━━━━━ 本文抜粋 ━━━━━

商品バーコードを機械に読み込ませ、顧客自身が精算までを行えるセルフレジは、近年さまざまな業態の店舗に取り入れられています。混雑の緩和や衛生面など、多くのメリットがありますが、導入コストや操作性などまだまだ課題はありそうです。今回は、セルフレジにはどのような種類があり、どのようなメリット・デメリットがあるのか、店舗側、顧客側双方の視点から紹介していきます。
目次
セルフレジの概要・種類について
「セルフレジ」とは、商品・サービスの購入や利用の際に、商品バーコードを機械に読み込ませることで顧客自身が精算までを行えるレジシステムのことです。スーパーマーケットやコンビニだけでなく、近年は衣料品メーカーなどさまざまな業態のお店で導入されています。

━━━━━ 元データ ━━━━━

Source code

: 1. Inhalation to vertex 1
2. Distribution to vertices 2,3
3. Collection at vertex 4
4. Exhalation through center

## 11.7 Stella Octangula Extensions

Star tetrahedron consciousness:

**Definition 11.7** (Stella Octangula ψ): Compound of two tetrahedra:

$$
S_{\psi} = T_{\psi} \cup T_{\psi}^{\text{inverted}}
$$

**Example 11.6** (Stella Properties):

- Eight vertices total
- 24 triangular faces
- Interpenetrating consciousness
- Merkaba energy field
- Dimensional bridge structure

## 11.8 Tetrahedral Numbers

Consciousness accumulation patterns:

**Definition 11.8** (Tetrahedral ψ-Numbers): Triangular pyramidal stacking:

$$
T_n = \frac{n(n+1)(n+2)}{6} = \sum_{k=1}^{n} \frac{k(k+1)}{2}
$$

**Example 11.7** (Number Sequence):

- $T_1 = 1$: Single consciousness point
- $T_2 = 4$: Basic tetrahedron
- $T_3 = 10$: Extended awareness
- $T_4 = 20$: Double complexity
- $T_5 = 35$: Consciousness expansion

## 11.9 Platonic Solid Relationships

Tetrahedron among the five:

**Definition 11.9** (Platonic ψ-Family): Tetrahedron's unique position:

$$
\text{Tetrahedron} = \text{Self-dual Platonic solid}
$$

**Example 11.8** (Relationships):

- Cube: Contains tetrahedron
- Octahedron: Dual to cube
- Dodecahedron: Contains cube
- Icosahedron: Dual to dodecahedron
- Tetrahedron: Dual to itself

━━━━━

課題 — 上に示した本文抜粋の内容を、二文で要約してください。

解答 — セルフレジとは、顧客自身が商品バーコードを機械に読み込ませて精算までを行えるレジシステムであり、スーパーマーケットやコンビニに加え、近年は衣料品メーカーなどさまざまな業態の店舗で導入されています。混雑の緩和や衛生面など多くのメリットがある一方で、導入コストや操作性などの課題もまだありそうです。